In an era when the Berlin Wall has fallen, the Statue of Liberty has gone up in China's Tiananmen Square, and refugees from all corners of the globe flock to America's shores, the ideals of freedom and Western
civilization are strangely embattled on our college campuses.
The rigorous study of Western civilization and the great books that define it have been displaced by political correctness and cultural relativism. The contest of ideas that once invigorated higher education has given way to a suffocating and complacent intellectual conformity. Many faculty and students are afraid to speak freely about ideas that do not fit the political orthodoxies of today's university.
“The price paid for this sort of intellectual pacification is the sacrifice of the entire moral courage of the human mind.”
-John Stuart Mill,
On Liberty
In order to challenge the prevailing conformity, the Center for Freedom and Western Civilization has been established at Colgate University. It seeks to reinvigorate intellectual discourse on campus by championing a set of ideals which have their origins in Western civilization but which are universal in scope and appeal.
Of these, first and foremost, is the ideal of classical liberal arts education -- an education worthy of a free citizen and a free mind, an education that requires the rigorous and unflinching encounter with the best thoughts and books that have been written.

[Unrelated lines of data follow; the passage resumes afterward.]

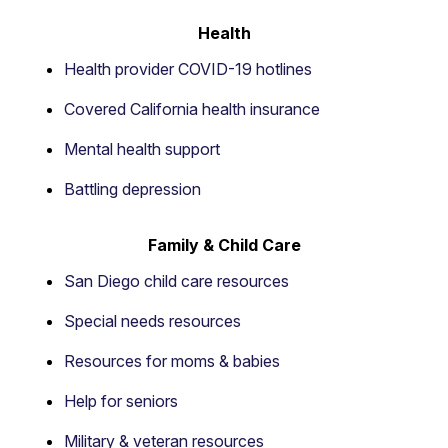
Health
Health provider COVID-19 hotlines
Covered California health insurance
Mental health support
Battling depression
Family & Child Care
San Diego child care resources
Special needs resources
Resources for moms & babies
Help for seniors
Military & veteran resources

Second, we believe that history and philosophy show the importance of free speech, free government, and free markets, especially as they have been understood and established by the American founding fathers; these ideals and institutions need to be studied and taught with respect as well as with critical detachment.
Third, we seek not only to champion these ideals in campus debate but also to foster their growth at home and abroad. Accordingly, we honor students whose projects make substantial contributions to understanding freedom and Western civilization and to promoting them in their future careers. And we seek to cultivate the growth of free institutions in Afghanistan and Iraq and in other emerging democracies around the world.